• Passage provided:
↓↓↓
Businessperson Zunaid Moti threatened to take legal action after his former legal advisor, Clinton van Niekerk, was released from custody.
Van Niekerk was arrested regarding an allegation of “theft of confidential information” in Durban last Wednesday, before successfully challenging his arrest warrant in court.
Moti accused Van Niekerk of stealing Moti Group information and personal documents, including his children’s birth certificates.
Moti alleged that Van Niekerk shared this information with a third party and that it could jeopardise their safety.
According to the charge sheet, it is alleged that Van Niekerk stole confidential information from the Moti Group, including 4 013 files, between September and November 2022.
Moti owns the Sandton-based Moti Group, which lists mining, property development, security, logistics and aviation among its business interests.
Moti said: “Clinton had no right to hold, copy or share any of the Moti Group’s information or my personal documents, especially those of my children, when he knew and understood the dangers my family and I are threatened with.”
↑↑↑
• Rendered images with their source text:
↓↓↓
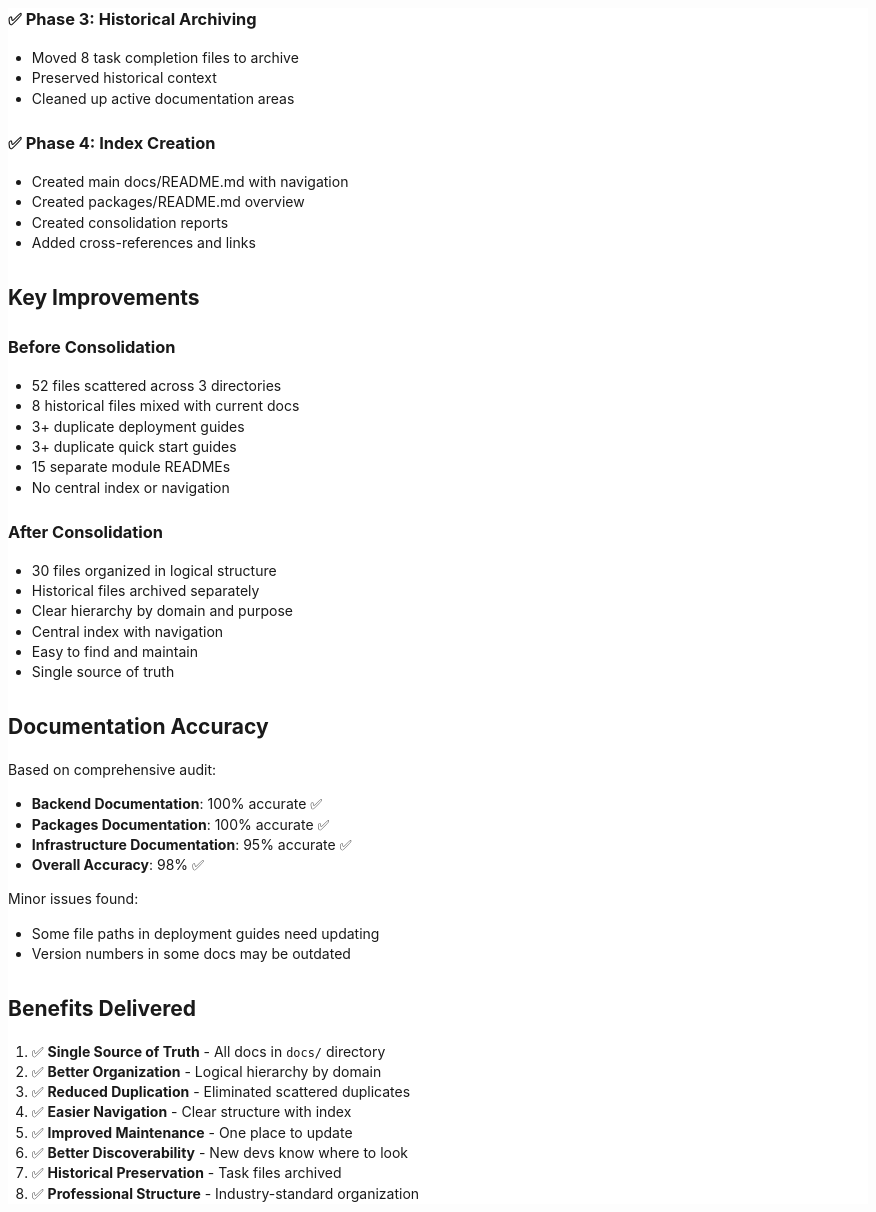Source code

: ### ✅ Phase 3: Historical Archiving

- Moved 8 task completion files to archive
- Preserved historical context
- Cleaned up active documentation areas

### ✅ Phase 4: Index Creation

- Created main docs/README.md with navigation
- Created packages/README.md overview
- Created consolidation reports
- Added cross-references and links

## Key Improvements

### Before Consolidation

- 52 files scattered across 3 directories
- 8 historical files mixed with current docs
- 3+ duplicate deployment guides
- 3+ duplicate quick start guides
- 15 separate module READMEs
- No central index or navigation

### After Consolidation

- 30 files organized in logical structure
- Historical files archived separately
- Clear hierarchy by domain and purpose
- Central index with navigation
- Easy to find and maintain
- Single source of truth

## Documentation Accuracy

Based on comprehensive audit:

- **Backend Documentation**: 100% accurate ✅
- **Packages Documentation**: 100% accurate ✅
- **Infrastructure Documentation**: 95% accurate ✅
- **Overall Accuracy**: 98% ✅

Minor issues found:

- Some file paths in deployment guides need updating
- Version numbers in some docs may be outdated

## Benefits Delivered

1. ✅ **Single Source of Truth** - All docs in `docs/` directory
2. ✅ **Better Organization** - Logical hierarchy by domain
3. ✅ **Reduced Duplication** - Eliminated scattered duplicates
4. ✅ **Easier Navigation** - Clear structure with index
5. ✅ **Improved Maintenance** - One place to update
6. ✅ **Better Discoverability** - New devs know where to look
7. ✅ **Historical Preservation** - Task files archived
8. ✅ **Professional Structure** - Industry-standard organization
↑↑↑
• To-do item: In the passage about Zunaid Moti, how many files does the charge sheet say Van Niekerk stole from the Moti Group?

• Answer space: 4 013 files.